Q. Et où en sommes-nous?
R. "Dans deux semaines, ce sera le 22 avril et beaucoup de problèmes n'ont pas encore été résolus. Pire encore, ils n'ont même pas été discutés".
Q. Par exemple?
R. "On n'a pas décidé le siège du tribunal ad hoc, l'embryon du futur tribunal permanent sur le génocide. Et on n'a pas décidé qui payera. Les risques d'arriver au 23 avril dans ces conditions sont évidents".
Q. Il semble qu'il y ait un autre problème non résolu: recueillir des témoignages.
R. "Ils doivent encore décider quel genre de coopération sera instituée, surtout parmi les Douze, pour recueillir des preuves. Des preuves qui devront venir en grande partie des réfugiés éparpillés en Europe".
Q. Des trois projets présentés à Boutros Ghali vous préférez le projet italien, préparé par une commission présidée par le ministre de la Justice Giovanni Conso. Pourquoi?
0. "Parce que c'est un texte éminemment juridique, non politique. Il ne prévoit pas la condamnation par défaut qui était prévue par contre à Nuremberg et il exclut la peine de mort".
Q. Quelle peine prévoit-il pour le viol?
R. Il existe une référence explicite au viol, qui est finalement considéré au même titre que d'autres instruments de guerre. Du reste l'objectif en Bosnie est un nettoyage ethnique: dans cette guerre les civils sont une cible militaire".
Q. Quels problèmes voyez-vous dans la proposition française?
R. "Elle prévoit, entre autre, la condamnation en contumace".
Q. Et dans la suédoise?
R. "Elle est pleine d'aspects qui ne sont pas clairs, et qui doivent encore être résolus. On arriverait à l'an 3026."

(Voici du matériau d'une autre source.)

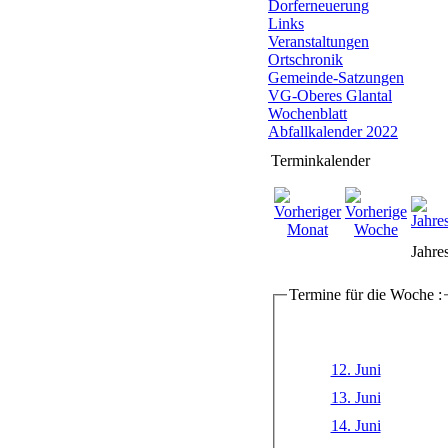
Dorferneuerung
Links
Veranstaltungen
Ortschronik
Gemeinde-Satzungen
VG-Oberes Glantal
Wochenblatt
Abfallkalender 2022
Terminkalender
Jahre
Termine für die Woche :
12. Juni
13. Juni
14. Juni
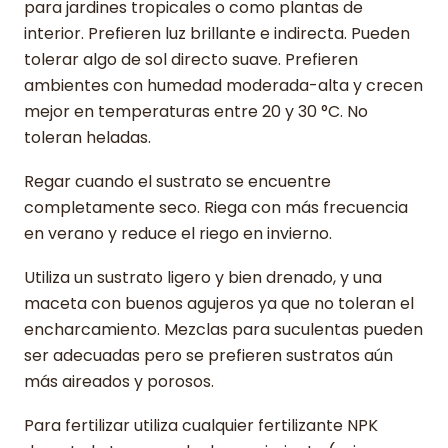
para jardines tropicales o como plantas de
interior. Prefieren luz brillante e indirecta. Pueden
tolerar algo de sol directo suave. Prefieren
ambientes con humedad moderada-alta y crecen
mejor en temperaturas entre 20 y 30 °C. No
toleran heladas.
Regar cuando el sustrato se encuentre
completamente seco. Riega con más frecuencia
en verano y reduce el riego en invierno.
Utiliza un sustrato ligero y bien drenado, y una
maceta con buenos agujeros ya que no toleran el
encharcamiento. Mezclas para suculentas pueden
ser adecuadas pero se prefieren sustratos aún
más aireados y porosos.
Para fertilizar utiliza cualquier fertilizante NPK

Q. Vous avez aussi proposé que l'Italie accueille le tribunal ad hoc. Pourquoi?
R. "Parce que le siège est encore un problème qui n'a pas été résolu et qu'il ne doit absolument pas devenir un alibi pour Boutros Ghali. Nous avons demandé au Garde des Sceaux Conso d'offrir ne fut-ce que notre disponibilité à accueillir le tribunal".
Q. Où ça?
R. "Le siège pourrait être Trieste, pour être près des témoins. Ou bien Rome, Florence, Assises. Il se peut aussi que l'Italie ne convienne pas car elle a des frontières limitrophes, mais en attendant nous offrons notre disponibilité".
Q. Pensez-vous que Boutros Ghali traîne le pas?
R. "Boutros Ghali a essayé de garder les Nations Unies en-dehors de la guerre dans l'ex-Yougoslavie le plus longtemps possible. De toute façon, les plus grandes résistances pour l'instant viennent surtout de la Russie dans le Conseil de sécurité".
Q. Et le gouvernement Amato (2)? Vous êtes également sur la même longueur d'onde en ce qui concerne l'histoire du tribunal?
R. "Conso s'y est passionné et s'en occupe beaucoup. Mais comme toujours la politique étrangère reste le dernier souci du gouvernement".
-----
N.d.T
1 - BONINO EMMA. (Bra 1948). Secrétaire (élue en 1993) et Président du Parti radical, membre à plusieurs reprises du parlement européen, plusieurs fois député italien à partir de 1976. Parmi les promoteurs du Cisa (Centre Information sur la Stérilisation et l'Avortement), et militante active dans la bataille contre l'avortement clandestin, elle subit un procès à Florence et fut acquittée. Elle a participé à la conduction, même au niveau international, de la campagne sur la Faim dans le Monde. Parmi les membres fondateurs de "Food and Disarmament International", elle s'est occupée de la diffusion du Manifeste des Prix Nobel.
2 - AMATO GIULIANO. (Turin 1938). Homme politique, expert de droit constitutionnel. Extraparlementaire de formation, socialiste par la suite. Député dans plusieurs législatures, sous-secrétaire à la Présidence du Conseil dans les deux gouvernements Craxi. Vice-président du Conseil et Ministre du trésor dans le premier gouvernement Goria. Président du Conseil en 1992-1993.